I heard AI helped or is helping create a new antibiotic. That's the first thing I've heard about where this stuff can be useful. Hell, it might even break Big Pharma. That would be the sweetest.
But, overwhelmingly, I think this stuff will be detrimental for the human race. It will accelerate the encroaching ignorance of humans.
_________________________________________________________________________ “A man’s treatment of a dog is no indication of the man’s nature, but his treatment of a cat is. It is the crucial test. None but the humane treat a cat well.” -- Mark Twain, 1902
Posts: 9571 | Location: Northern Virginia | Registered: November 04, 2005
A good friend of mine is a College English Professor. At present there are programs that easily detect plagerism. Hopefully there will be a program that detects ChatGPT. Besides the moral issue there is the danger that it creates for society.
Posts: 17901 | Location: Stuck at home | Registered: January 02, 2015
Regarding the creation of new drugs by AI, I do foresee an issue. We are being told that soon, this stuff will possess greater intelligence than the most intelligent humans, which means greater cunning, and therefore, less trustworthiness.
I can see a not small portion of the human population who would be less than willing to take these drugs. I can envision conspiracy theories which claim things such as these AI-created drugs being used to enslave mankind or to create a class of human zombies which would set out to annihilate non-compliant humans, or drugs which would be at first beneficial in treating diseases and conditions but then later kill those who take them.
A non-human entity which you know is smarter than you would raise great suspicion among a portion of humanity and there would be no way to dissuade these people from their innate mechanism of self-preservation.
This goes beyond drugs and medical advice and treatment; legal counseling, career counseling, financial advice, you name it.
Originally posted by ZSMICHAEL: A good friend of mine is a College English Professor.
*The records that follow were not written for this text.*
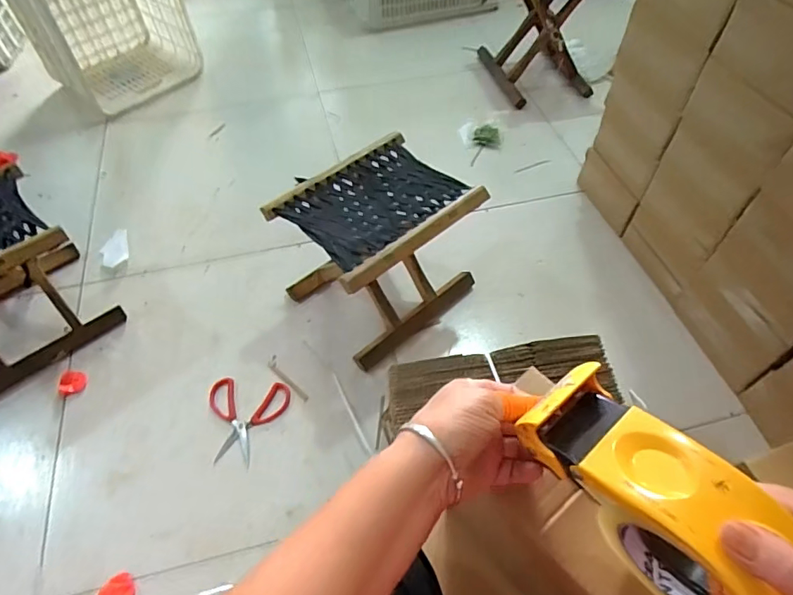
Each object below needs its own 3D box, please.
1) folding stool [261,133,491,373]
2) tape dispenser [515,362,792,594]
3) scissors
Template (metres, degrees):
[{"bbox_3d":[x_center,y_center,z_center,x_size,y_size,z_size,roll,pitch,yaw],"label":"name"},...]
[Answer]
[{"bbox_3d":[-0.032,-0.091,0.952,0.297,0.252,0.249,-34,60,-24],"label":"folding stool"},{"bbox_3d":[0.156,0.134,0.315,0.065,0.101,0.168,-30,58,-22],"label":"tape dispenser"},{"bbox_3d":[-0.268,0.218,0.889,0.137,0.016,0.147,6,58,-4],"label":"scissors"}]

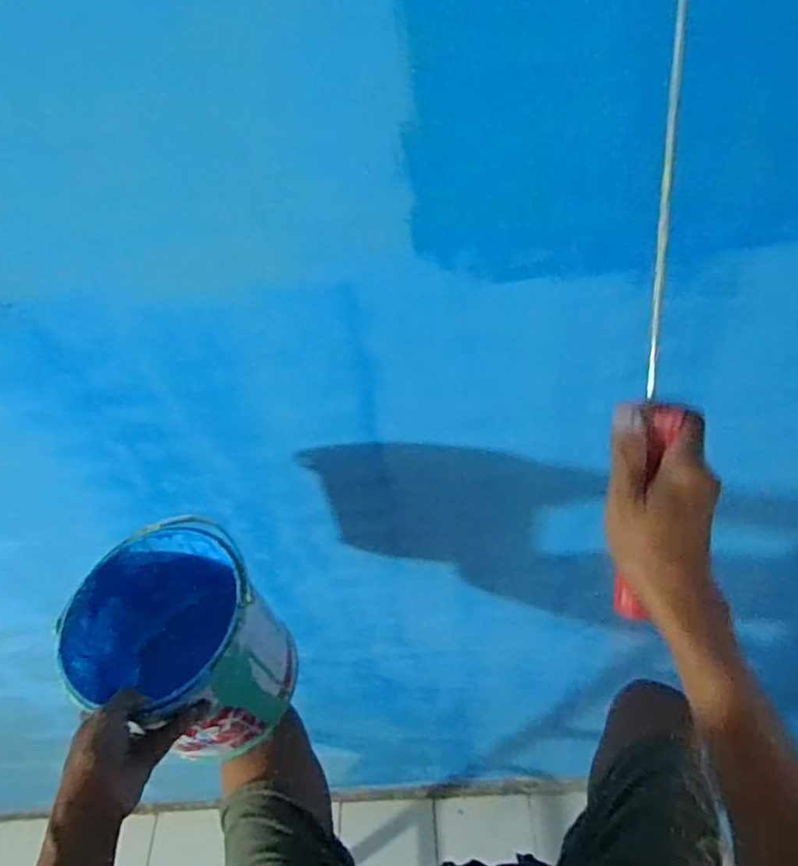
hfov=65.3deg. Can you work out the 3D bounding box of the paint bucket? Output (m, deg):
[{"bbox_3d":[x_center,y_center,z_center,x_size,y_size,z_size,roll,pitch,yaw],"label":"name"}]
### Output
[{"bbox_3d":[-0.223,0.226,0.662,0.191,0.169,0.188,-3,49,4],"label":"paint bucket"}]

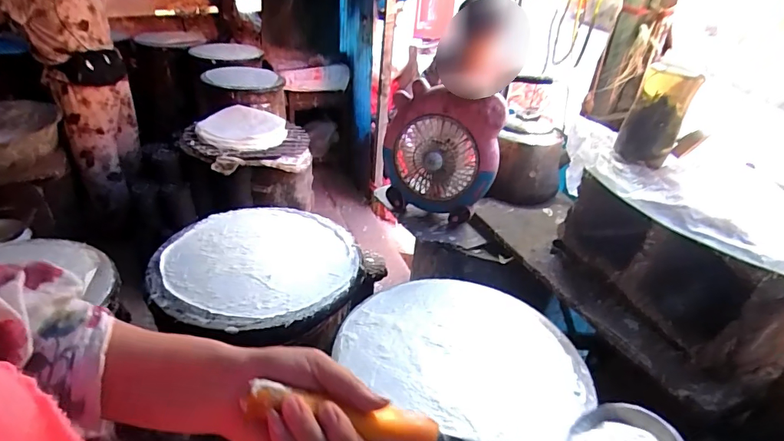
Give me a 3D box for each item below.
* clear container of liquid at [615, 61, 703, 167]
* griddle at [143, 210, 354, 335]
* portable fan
[{"bbox_3d":[0.469,-0.184,0.799,0.086,0.159,0.072,18,35,21],"label":"clear container of liquid"},{"bbox_3d":[-0.252,0.072,0.852,0.351,0.033,0.363,16,34,18],"label":"griddle"},{"bbox_3d":[0.102,-0.138,0.981,0.243,0.286,0.084,8,32,6],"label":"portable fan"}]

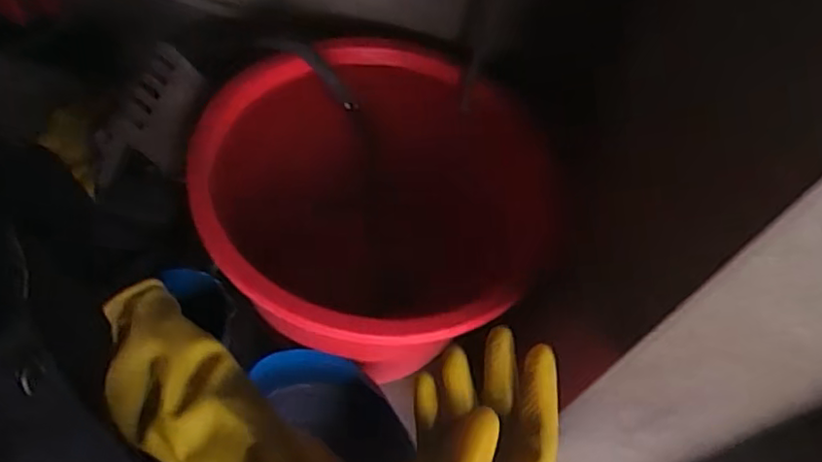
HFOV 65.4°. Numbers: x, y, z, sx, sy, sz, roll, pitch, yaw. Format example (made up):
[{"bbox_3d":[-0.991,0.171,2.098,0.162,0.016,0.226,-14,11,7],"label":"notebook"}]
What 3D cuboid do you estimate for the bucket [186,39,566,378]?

At present there are programs that easily detect plagerism. Hopefully there will be a program that detects ChatGPT. Besides the moral issue there is the danger that it creates for society.
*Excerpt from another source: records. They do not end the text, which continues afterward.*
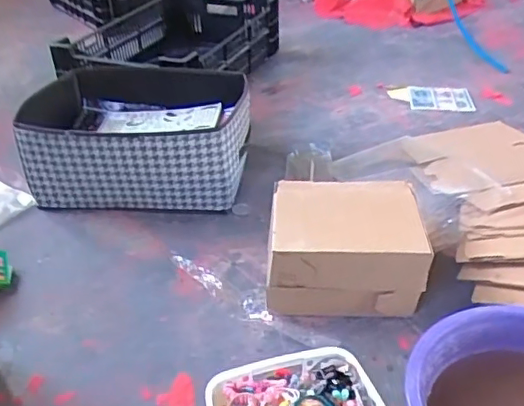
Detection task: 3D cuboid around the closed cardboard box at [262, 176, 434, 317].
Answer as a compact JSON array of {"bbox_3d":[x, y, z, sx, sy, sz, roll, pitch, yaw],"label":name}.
[{"bbox_3d":[0.136,0.066,0.935,0.227,0.139,0.222,1,34,5],"label":"closed cardboard box"}]

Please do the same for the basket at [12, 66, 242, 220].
[{"bbox_3d":[-0.256,-0.167,1.268,0.462,0.180,0.434,-2,34,1],"label":"basket"}]

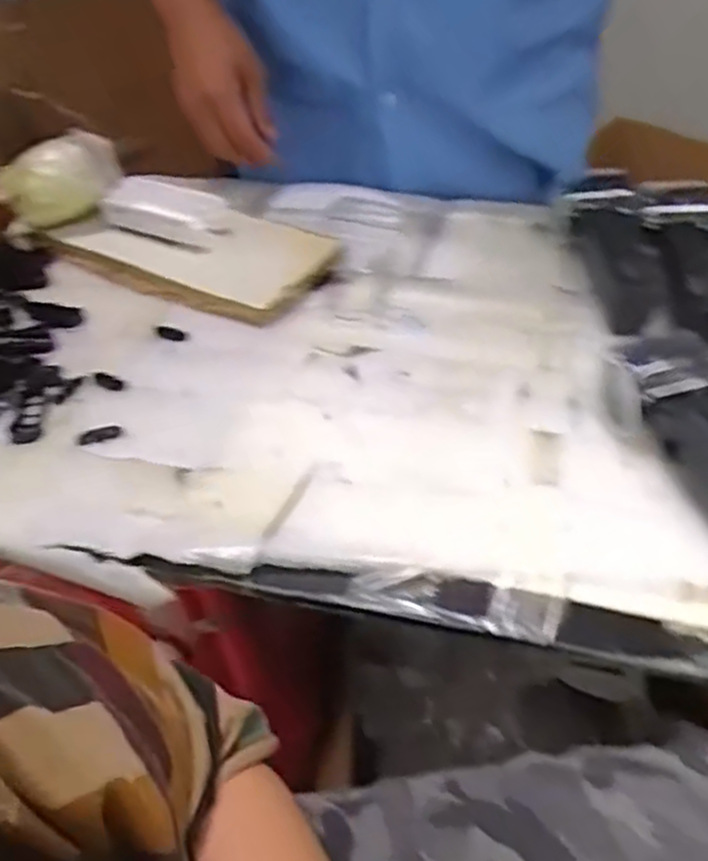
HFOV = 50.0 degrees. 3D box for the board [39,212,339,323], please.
[{"bbox_3d":[-0.135,-0.157,0.637,0.234,0.021,0.112,25,52,26],"label":"board"}]

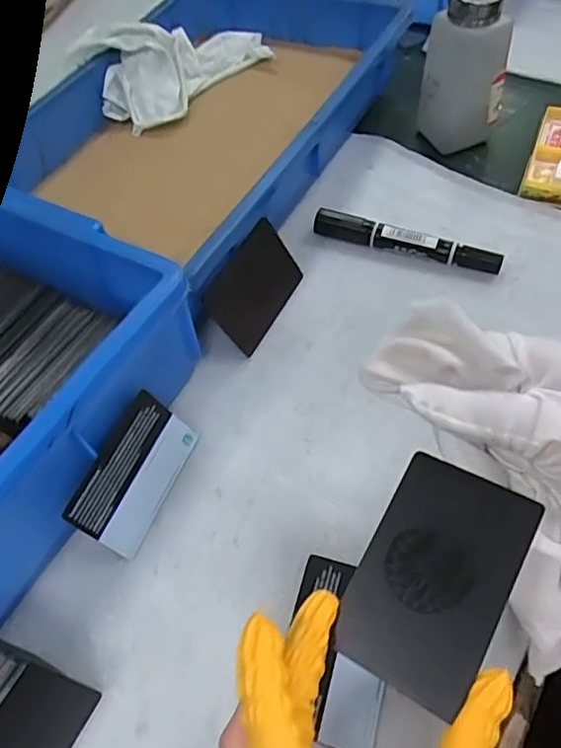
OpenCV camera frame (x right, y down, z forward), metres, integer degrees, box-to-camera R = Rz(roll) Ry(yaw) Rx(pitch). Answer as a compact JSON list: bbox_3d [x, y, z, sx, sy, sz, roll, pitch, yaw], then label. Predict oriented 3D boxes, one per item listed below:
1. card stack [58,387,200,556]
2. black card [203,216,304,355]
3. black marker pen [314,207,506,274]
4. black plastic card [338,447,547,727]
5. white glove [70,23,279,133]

My history and English composition colleagues saw a large uptick in AI created term papers this last semester. The plagiarism checkers currently employed do a decent job of catching it, but students are getting smarter at getting around the algorithms. AI is being developed to detect other AI-created content (might already be operational), but I doubt we'll catch every offender.
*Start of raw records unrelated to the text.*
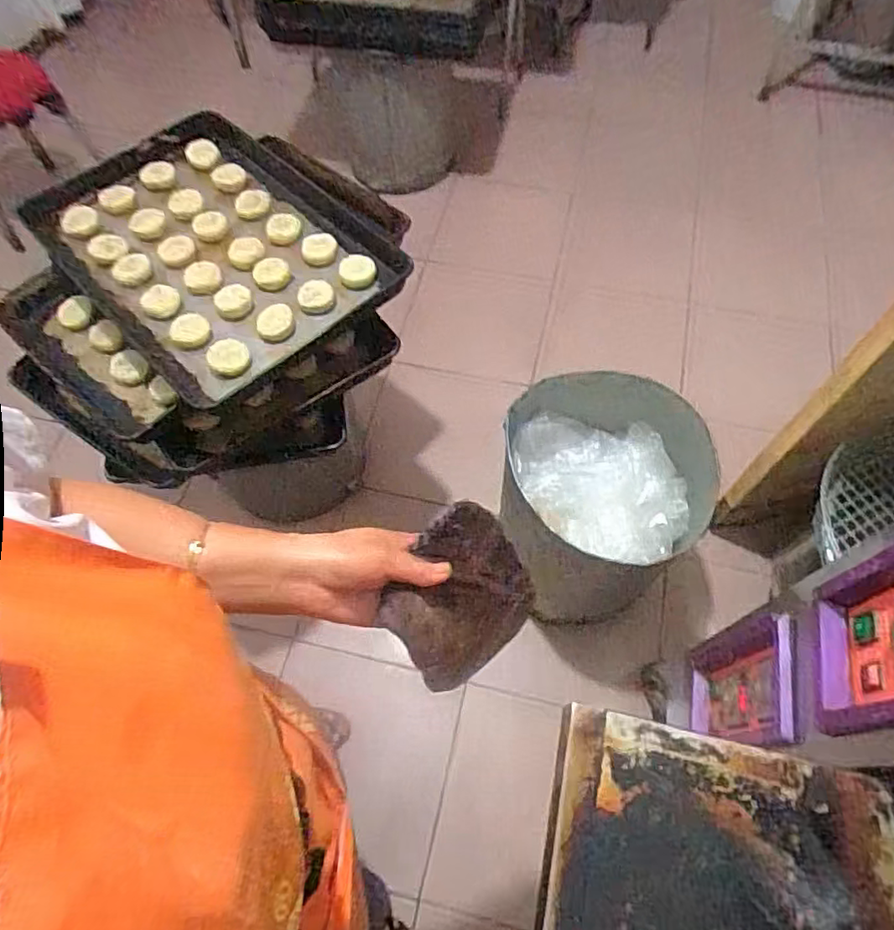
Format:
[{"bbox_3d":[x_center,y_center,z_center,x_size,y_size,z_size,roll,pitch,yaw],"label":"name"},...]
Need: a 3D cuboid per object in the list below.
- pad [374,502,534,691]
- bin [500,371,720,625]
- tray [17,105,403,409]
[{"bbox_3d":[0.014,0.109,0.520,0.135,0.021,0.128,-46,110,-32],"label":"pad"},{"bbox_3d":[0.308,0.082,1.273,0.395,0.360,0.393,0,61,0],"label":"bin"},{"bbox_3d":[-0.394,-0.377,1.061,0.426,0.048,0.613,-40,68,-20],"label":"tray"}]

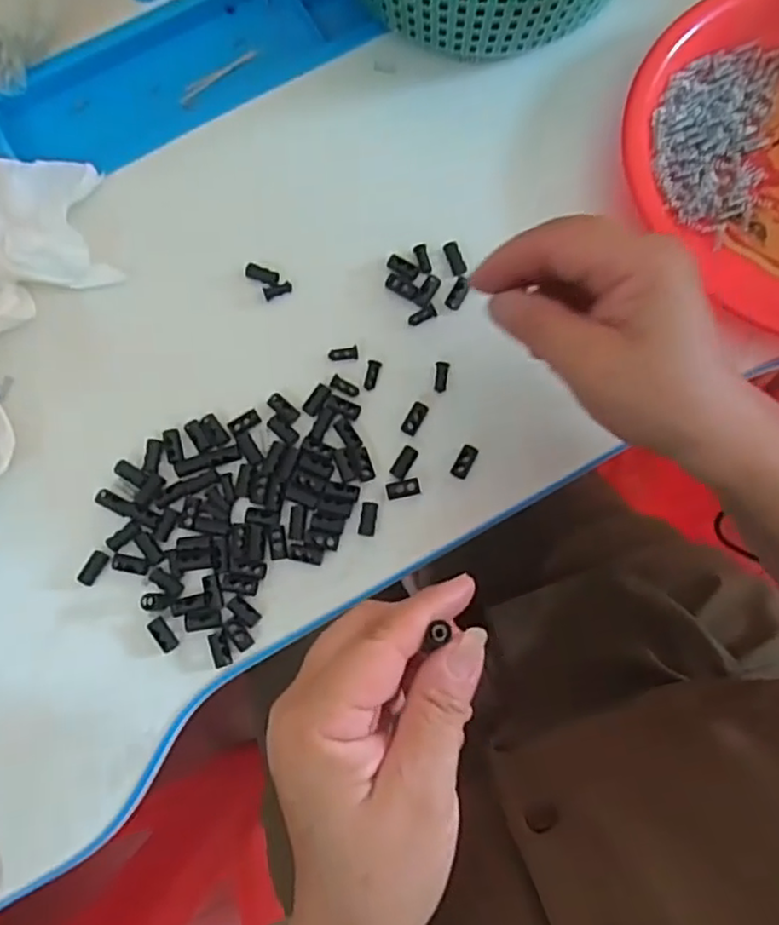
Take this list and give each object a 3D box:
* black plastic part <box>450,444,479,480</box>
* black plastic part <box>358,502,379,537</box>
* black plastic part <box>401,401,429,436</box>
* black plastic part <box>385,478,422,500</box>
[{"bbox_3d":[0.041,-0.001,0.366,0.009,0.004,0.019,26,79,7],"label":"black plastic part"},{"bbox_3d":[-0.011,0.030,0.361,0.009,0.004,0.018,8,78,3],"label":"black plastic part"},{"bbox_3d":[0.014,-0.025,0.372,0.009,0.004,0.019,28,79,7],"label":"black plastic part"},{"bbox_3d":[0.007,0.014,0.364,0.018,0.004,0.009,-10,77,-1],"label":"black plastic part"}]

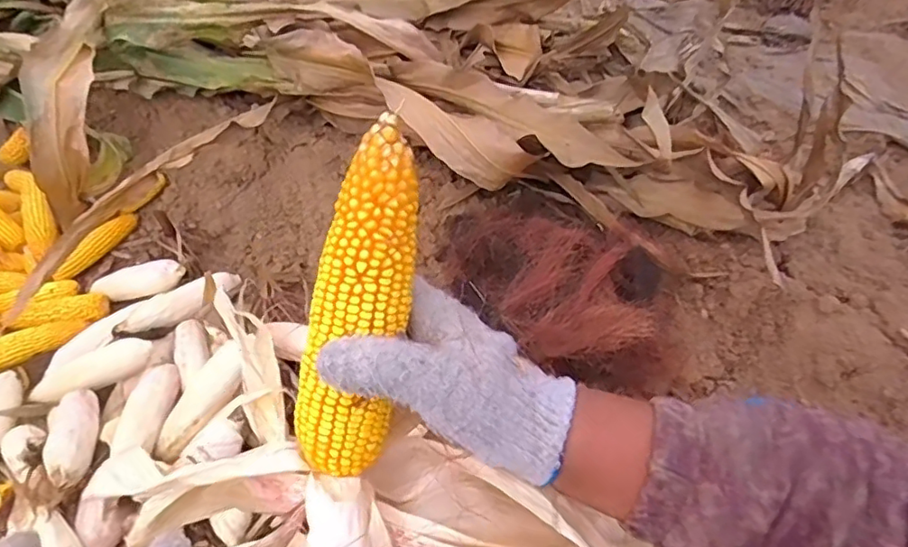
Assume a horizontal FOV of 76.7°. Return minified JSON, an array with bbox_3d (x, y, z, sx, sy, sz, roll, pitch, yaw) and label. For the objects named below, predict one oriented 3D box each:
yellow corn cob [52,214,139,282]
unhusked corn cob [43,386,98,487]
[{"bbox_3d":[-0.709,-0.054,1.134,0.046,0.039,0.183,21,54,20],"label":"yellow corn cob"},{"bbox_3d":[-0.528,0.219,0.792,0.052,0.040,0.203,-27,31,-18],"label":"unhusked corn cob"}]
One solution is to interview each student about their paper..."Tell me more about why you wrote ______"? That really only works for a small class, though. Another option is to require handwritten in-class writing samples at the beginning of the semester and have AI analyze it for writing level. Then you have a baseline to compare future writings against, and any unusually large increases in proficiency would stand out. You could even test for statistically significant differences in writing level.
I'm sure glad I teach engineering and don't have to worry about it as much.
^^^^^^^^^^^^^ Thanks for your response. Graduate students for the most part do not try this stuff because there is too much at stake. Undergraduates are another matter. The methods you suggested are good but putting the fear of God in them helps as well. When I was an undergrad they simply dismissed you from the University. Of course that is not likely at present.
Posts: 17901 | Location: Stuck at home | Registered: January 02, 2015
I have had several students turn in work that looked like ChatGPT/ AI work. If I was confident, as in the nature of the writing prompt was not really addressed, the student got zero. In other case the student got reduced grades because the nature of the questions made it difficult to craft answers or work without significant data input by the student. Which might negate the entire purpose (less work) of using CHATGPT. In every case, not a single student challenged me on the poor grade. Which was telling in, and of, itself.